WORK REQUEST: Transcribe the records below from the first line to the line that includes "left hip: (205, 356)", inclusive, and omit the pictures.

DATA SHOWN:
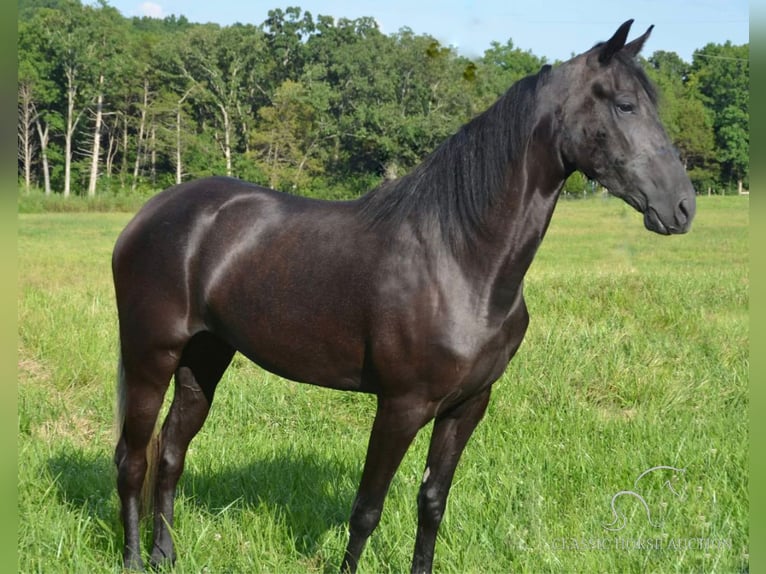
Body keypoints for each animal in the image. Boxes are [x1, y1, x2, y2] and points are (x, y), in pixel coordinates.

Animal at [112, 20, 696, 572]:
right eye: (624, 105)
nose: (682, 206)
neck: (460, 258)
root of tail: (150, 213)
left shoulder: (467, 406)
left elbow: (432, 501)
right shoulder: (401, 405)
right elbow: (367, 508)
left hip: (205, 356)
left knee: (171, 452)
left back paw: (166, 554)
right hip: (150, 356)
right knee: (133, 459)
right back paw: (136, 559)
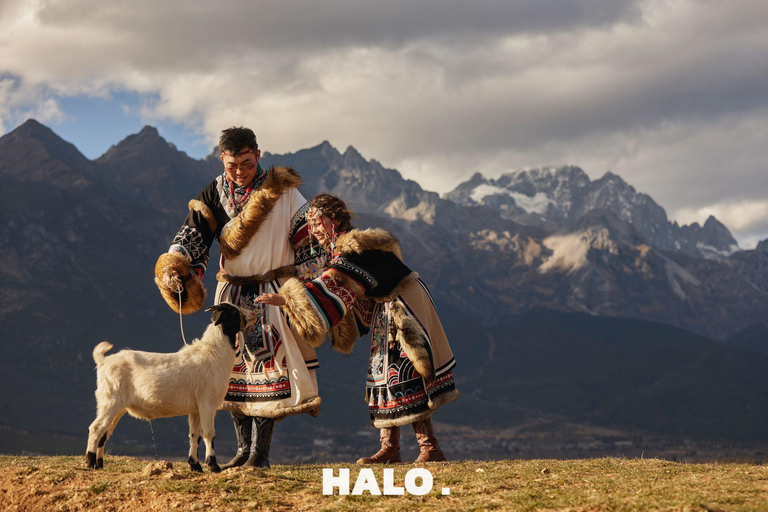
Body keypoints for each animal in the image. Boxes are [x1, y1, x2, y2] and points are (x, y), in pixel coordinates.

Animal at [85, 302, 256, 474]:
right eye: (234, 311)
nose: (254, 313)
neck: (214, 353)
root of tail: (103, 361)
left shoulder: (195, 409)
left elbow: (194, 435)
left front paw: (195, 465)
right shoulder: (207, 403)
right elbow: (209, 433)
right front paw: (213, 465)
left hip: (117, 406)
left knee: (104, 433)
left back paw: (99, 464)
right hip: (111, 400)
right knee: (96, 428)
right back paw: (90, 462)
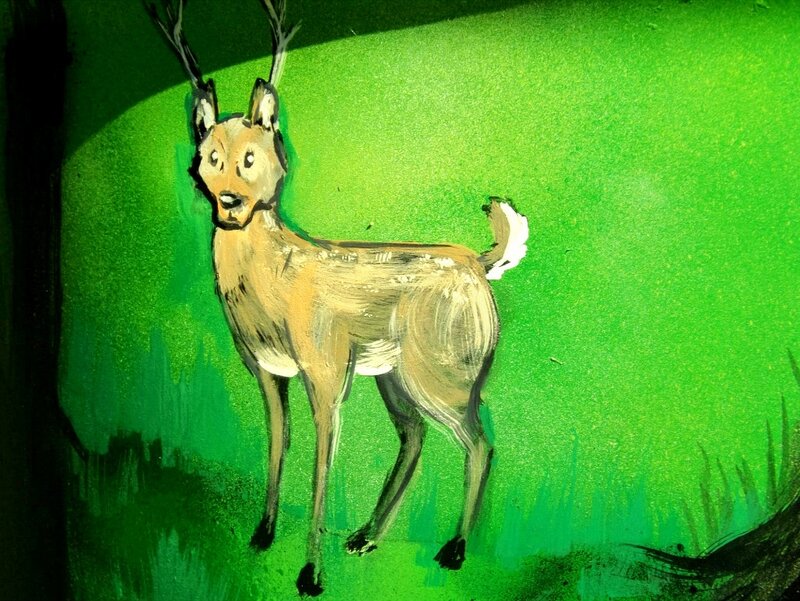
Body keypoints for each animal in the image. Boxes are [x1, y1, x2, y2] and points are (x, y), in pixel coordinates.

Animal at [148, 0, 529, 595]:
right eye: (209, 155)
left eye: (253, 156)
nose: (229, 202)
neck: (273, 287)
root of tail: (480, 264)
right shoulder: (266, 370)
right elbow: (277, 445)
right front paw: (262, 535)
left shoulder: (325, 371)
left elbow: (321, 464)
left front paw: (309, 575)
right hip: (394, 377)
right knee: (416, 436)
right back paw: (366, 537)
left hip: (442, 373)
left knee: (480, 442)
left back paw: (453, 551)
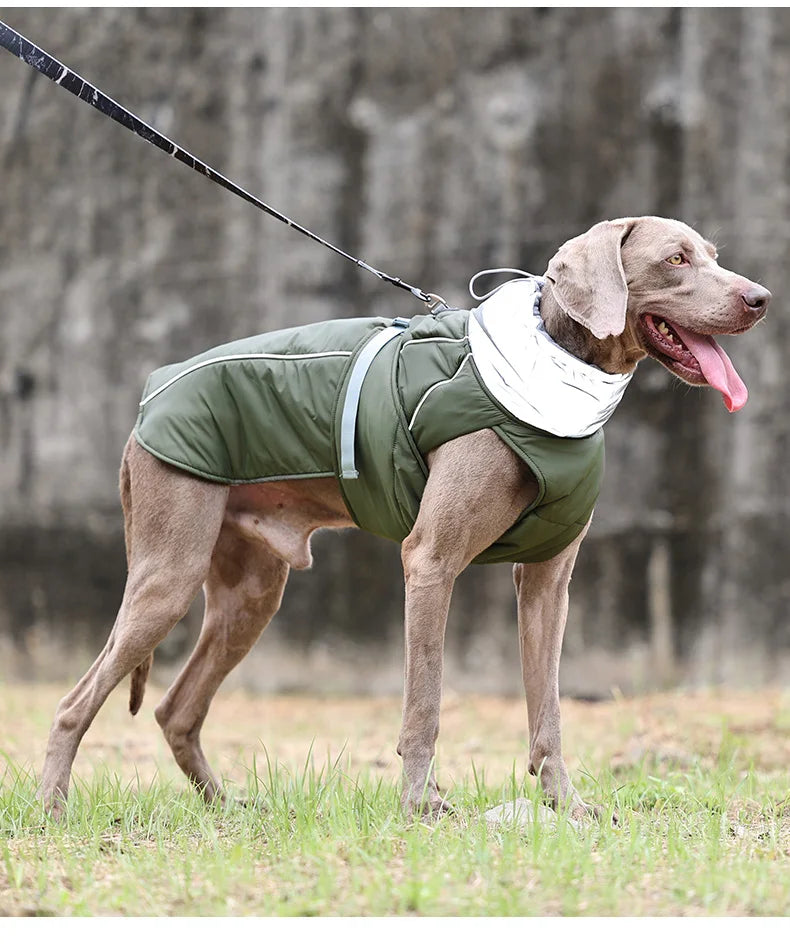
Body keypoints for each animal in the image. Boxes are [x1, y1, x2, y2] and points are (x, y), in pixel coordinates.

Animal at [38, 213, 772, 816]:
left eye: (713, 255)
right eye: (675, 259)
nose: (761, 298)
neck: (559, 365)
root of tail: (148, 399)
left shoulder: (548, 582)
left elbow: (549, 710)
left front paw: (568, 805)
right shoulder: (430, 562)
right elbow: (425, 703)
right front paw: (421, 804)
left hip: (250, 593)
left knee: (175, 708)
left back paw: (228, 808)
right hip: (168, 570)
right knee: (75, 702)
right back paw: (53, 809)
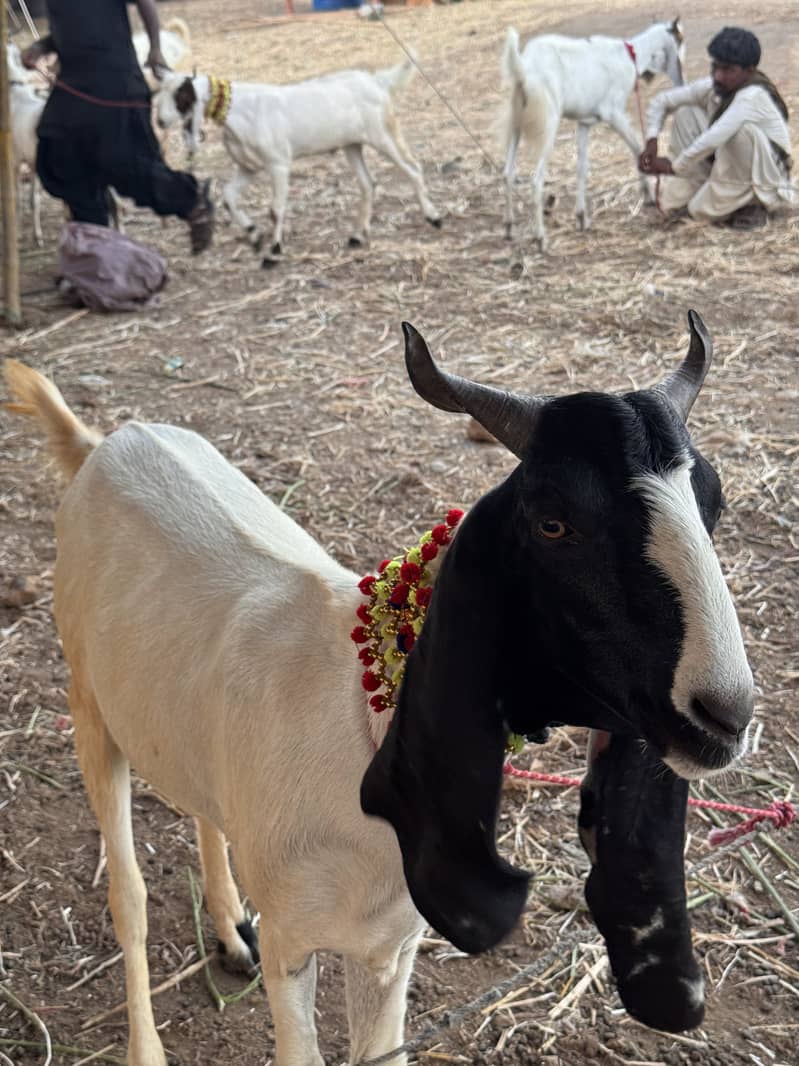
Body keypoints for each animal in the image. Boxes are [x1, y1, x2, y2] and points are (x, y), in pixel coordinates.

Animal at [5, 310, 753, 1063]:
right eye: (553, 522)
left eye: (713, 503)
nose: (724, 715)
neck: (358, 733)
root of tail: (107, 442)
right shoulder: (292, 942)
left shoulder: (389, 946)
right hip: (88, 703)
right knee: (126, 896)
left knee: (199, 804)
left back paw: (229, 928)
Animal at [154, 57, 442, 265]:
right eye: (160, 94)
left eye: (181, 96)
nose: (160, 121)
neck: (240, 109)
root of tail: (377, 81)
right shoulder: (248, 166)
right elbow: (228, 197)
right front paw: (254, 235)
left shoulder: (278, 163)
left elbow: (275, 209)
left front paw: (273, 251)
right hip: (352, 145)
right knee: (367, 184)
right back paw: (358, 236)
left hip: (382, 133)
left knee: (413, 168)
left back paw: (434, 217)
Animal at [501, 17, 685, 249]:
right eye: (680, 40)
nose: (682, 80)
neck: (631, 55)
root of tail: (523, 70)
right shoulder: (613, 113)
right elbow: (637, 147)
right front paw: (650, 194)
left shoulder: (584, 123)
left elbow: (582, 167)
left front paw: (581, 217)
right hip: (548, 123)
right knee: (536, 180)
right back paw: (540, 238)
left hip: (515, 123)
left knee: (507, 173)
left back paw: (509, 227)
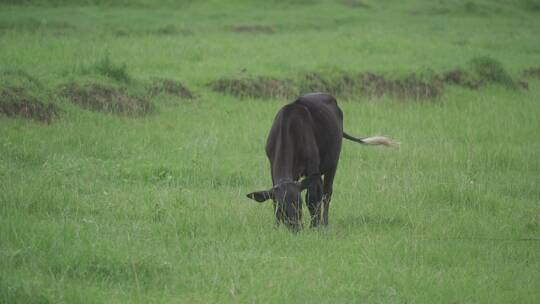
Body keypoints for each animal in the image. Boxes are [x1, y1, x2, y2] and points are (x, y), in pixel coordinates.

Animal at [247, 92, 398, 230]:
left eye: (299, 203)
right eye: (282, 206)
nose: (296, 228)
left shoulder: (313, 167)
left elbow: (312, 199)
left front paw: (315, 227)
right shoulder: (273, 166)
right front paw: (276, 227)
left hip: (333, 163)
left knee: (326, 193)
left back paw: (324, 223)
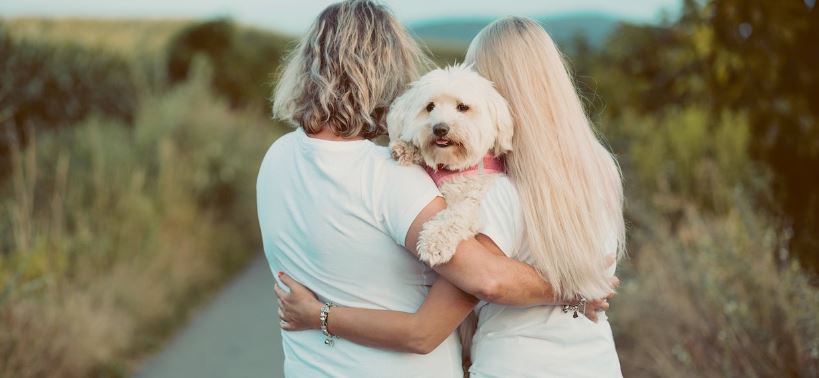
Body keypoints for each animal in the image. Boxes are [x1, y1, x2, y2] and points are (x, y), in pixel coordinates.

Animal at [386, 65, 512, 266]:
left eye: (463, 107)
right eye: (430, 107)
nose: (440, 128)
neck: (452, 167)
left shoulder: (475, 196)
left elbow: (457, 213)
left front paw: (434, 241)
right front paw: (406, 148)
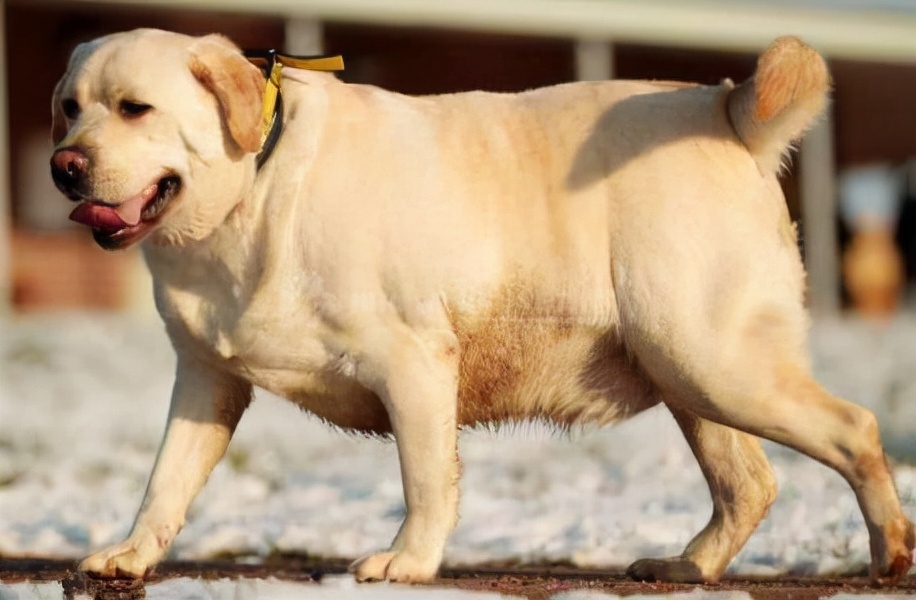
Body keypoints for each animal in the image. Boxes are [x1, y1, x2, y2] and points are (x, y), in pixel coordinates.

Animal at [52, 29, 916, 584]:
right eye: (69, 107)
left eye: (134, 109)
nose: (63, 166)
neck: (253, 190)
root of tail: (727, 112)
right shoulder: (207, 378)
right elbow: (166, 481)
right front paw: (131, 555)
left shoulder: (413, 361)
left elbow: (426, 479)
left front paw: (408, 561)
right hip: (689, 373)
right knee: (749, 483)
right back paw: (687, 564)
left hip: (714, 361)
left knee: (857, 430)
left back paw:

WRITTEN SOLUTION:
Body keypoints for each animal in the image. Boxes are [x1, y1, x2, y2] and points are (x, y), in pixel coordinates.

Animal at [112, 20, 696, 572]:
right eye: (624, 105)
nose: (682, 206)
neck: (460, 258)
root of tail: (150, 213)
left shoulder: (467, 406)
left elbow: (432, 501)
right shoulder: (401, 405)
right elbow: (367, 508)
left hip: (205, 356)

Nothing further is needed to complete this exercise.